1. How did you form the team for the competition?

We created our own studio in 2015 after winning the international competition of the Museum of Science, in Naples, which is currently under study. Margherita is a friend of ours who joined the GFC team and to help us describing our vision of Pantin, from the point of view of its future inhabitants.

2. How do you define the main issue of your project, and how did you answer on this session main topic: the place of productive activities within the city?

A productive city is a frame of never-ending change, both material and immaterial. Our project set the guidelines in order to achieve a scalable and sustainable development that is able to respond to the needs of the individual citizen. It was our intention not to impose a change but to encourage a constant evolution of the spaces available to citizens.

 

3. How did this issue and the questions raised by the site mutation meet?

Pantin, in the last 50 years, welcomed the scraps of Paris (figuratively) without any programming. We do not think that this trend will change in the near future. However, we believe that a productive city is the best answer to address this phenomenon.  

 

 

4. Have you treated this issue previously? What were the reference projects that inspired yours?

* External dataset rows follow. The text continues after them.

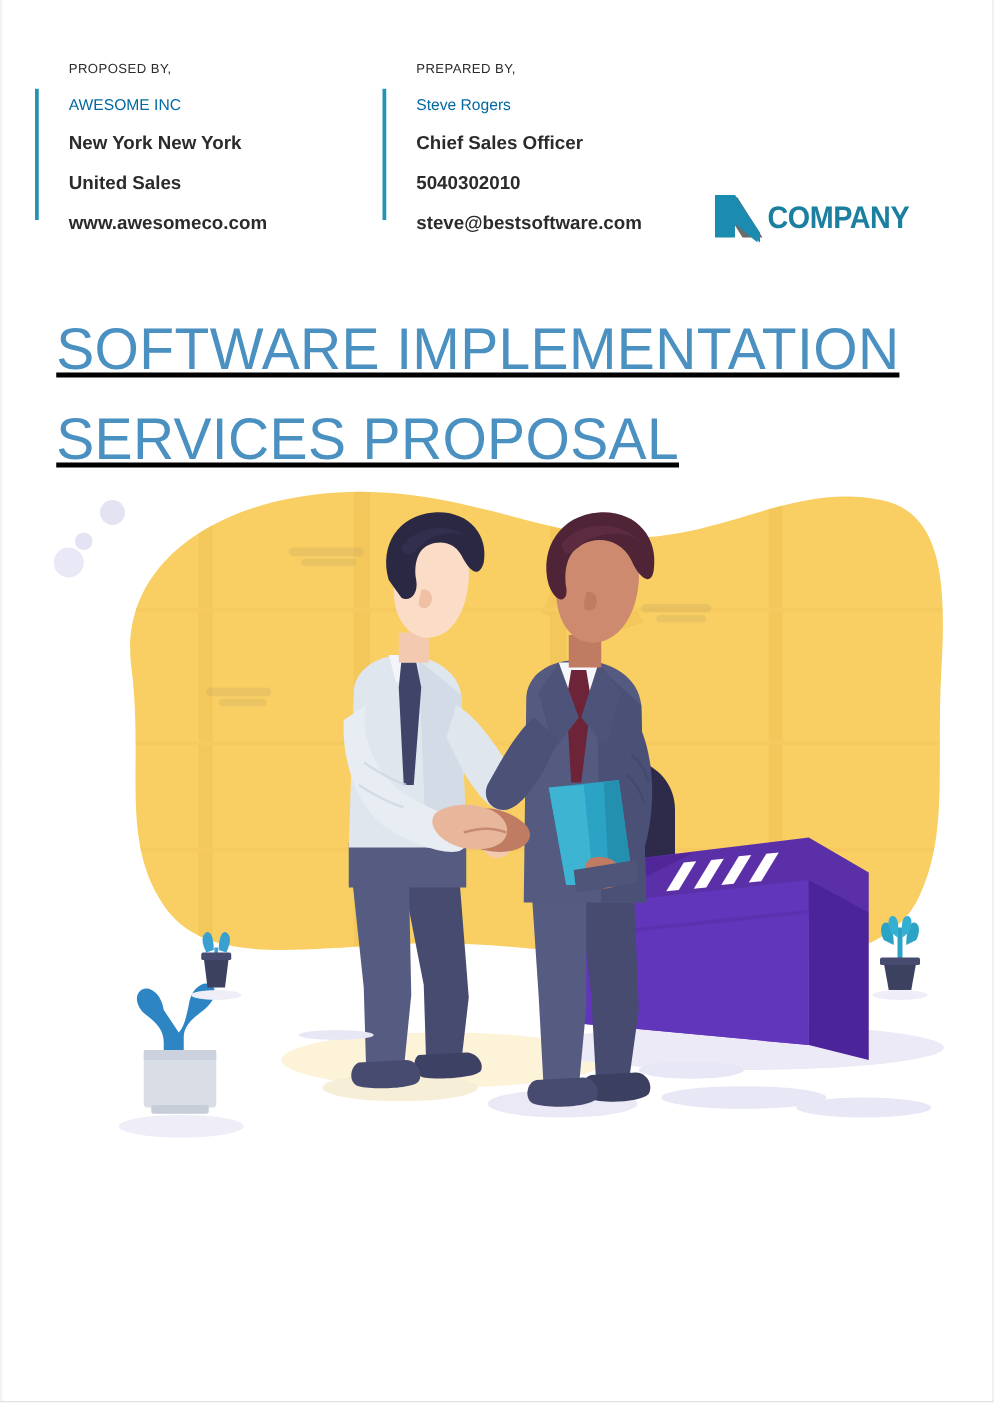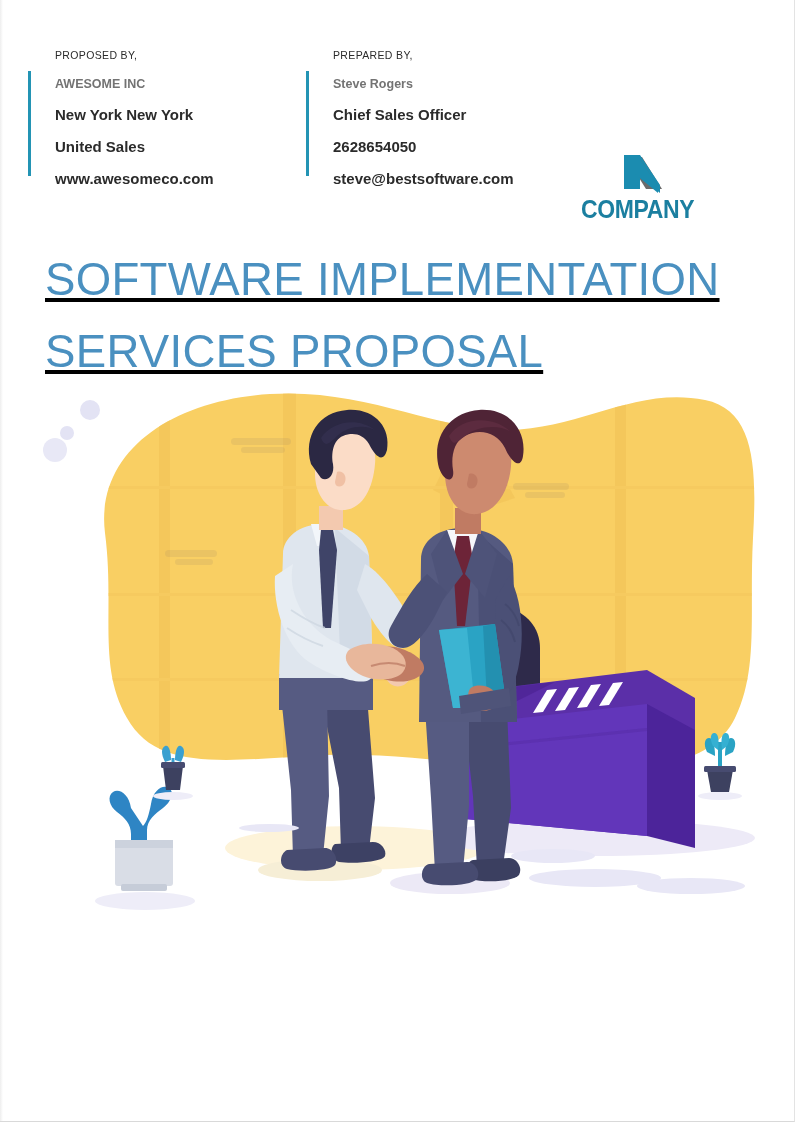--- a/index.html
+++ b/index.html
@@ -68,8 +68,8 @@
 
   .info-name {
     font-size: 12.5px;
-    font-weight: bold;
-    color: #737373;
+    font-weight: normal;
+    color: #0369a1;
     line-height: 1;
     margin: 0 0 17px 0;
     white-space: nowrap;

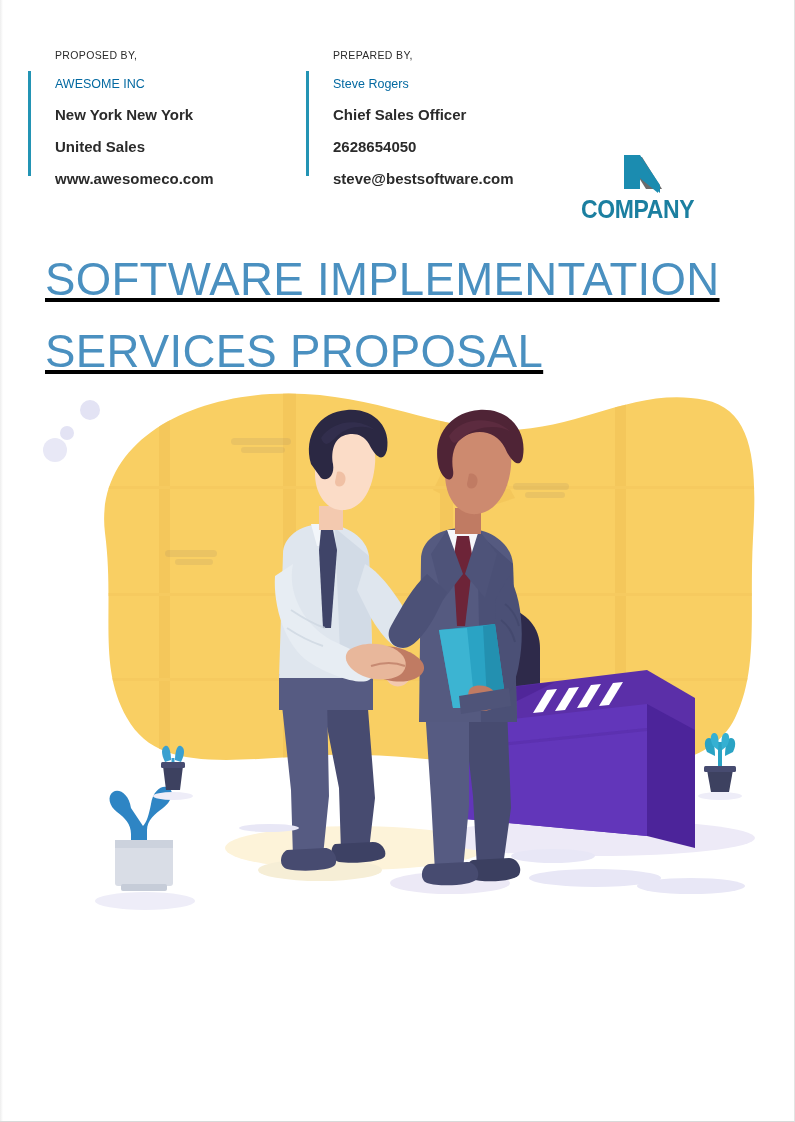--- a/index.html
+++ b/index.html
@@ -163,7 +163,7 @@
       <div class="info-kicker">PREPARED BY,</div>
       <div class="info-name">Steve Rogers</div>
       <div class="info-line">Chief Sales Officer</div>
-      <div class="info-line">2628654050</div>
+      <div class="info-line">5040302010</div>
       <div class="info-line">steve@bestsoftware.com</div>
     </div>
 

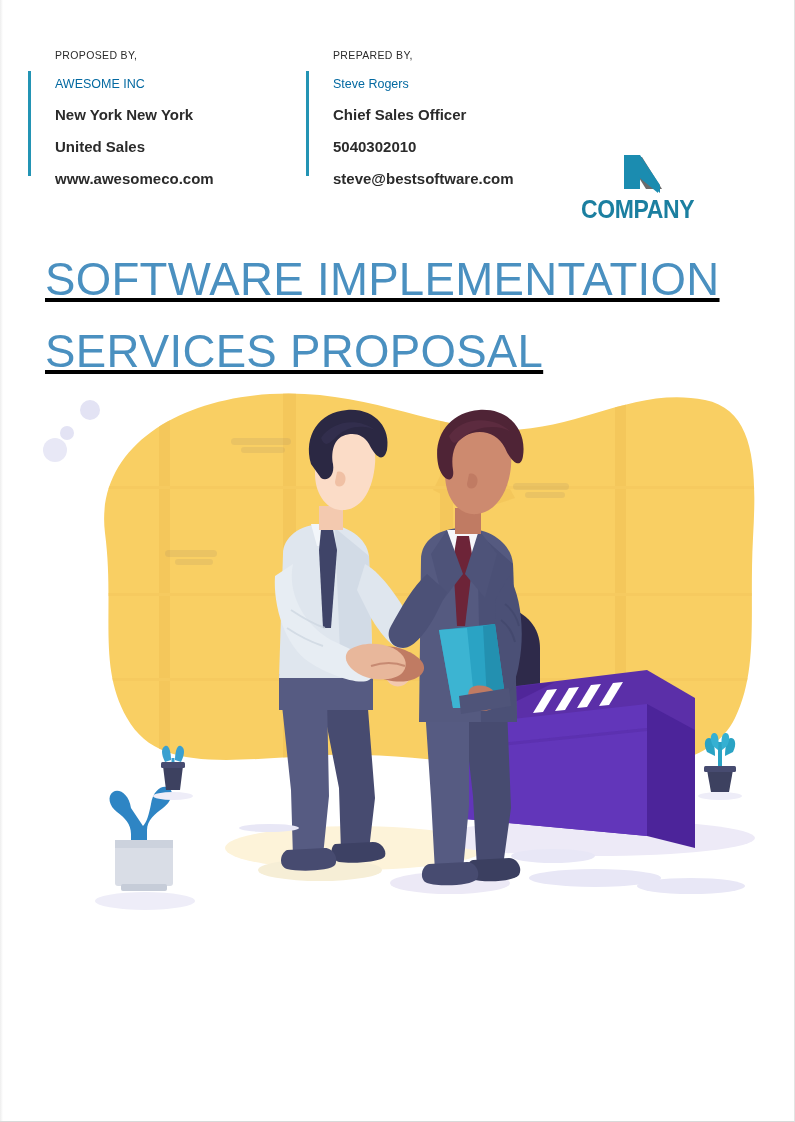--- a/index.html
+++ b/index.html
@@ -93,7 +93,6 @@
     height: 50px;
     display: flex;
     align-items: center;
-    flex-direction: column;
   }
   .logo-mark {
     width: 42px;

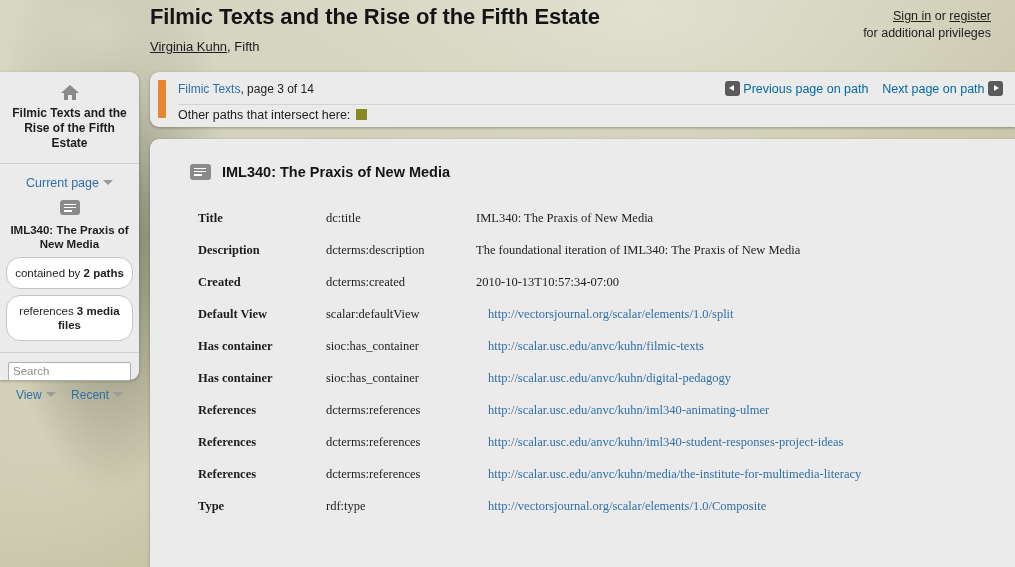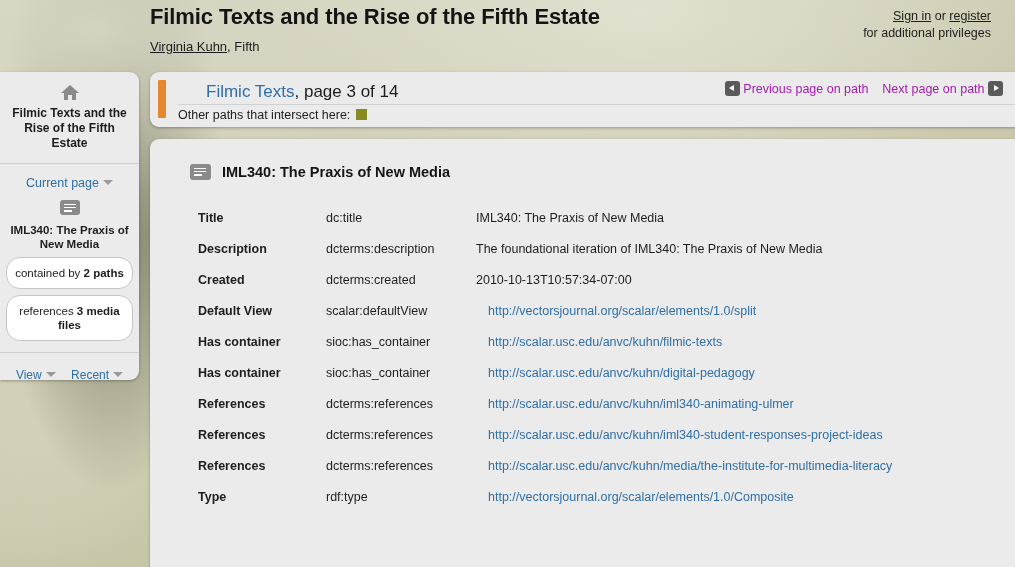--- a/index.html
+++ b/index.html
@@ -114,7 +114,7 @@
   }
   #crumb-top {
     position: absolute; left: 28px; top: 10px;
-    font-size: 17px; color: #1d1d1d; margin-left: 28px;
+    font-size: 12px; color: #1d1d1d;
   }
   #crumb-top a { color: #2f6fa8; text-decoration: none; }
   #crumb-rule {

We have treated this issue in all our projects, but in a different scale. Our architecture hunts the principles of compacity, adaptability and recognisability which coincide with those we looked at in our vision for Pantin.

  

Tableau de Paris, Edmund Texier
 

5. Urban-architectural projects like the ones in Europan can only be implemented together with the actors through a negotiated process and in time. How did you consider this issue in your project?

When you deal with such a large site, negotiating is inevitable and desirable at the same time. At all levels, a good project should not avoid the confrontation with its actors, on the contrary, it should encourage it, since it is the best way to enrich the project.

6. Is it the first time you have been awarded a prize at Europan? How could this help you in your professional career?

Part of our team was honoured at Europan 11, but it ended there. Differently, we hope that the authorities are genuinely interested and that we will have the opportunity to put our ideas into practice.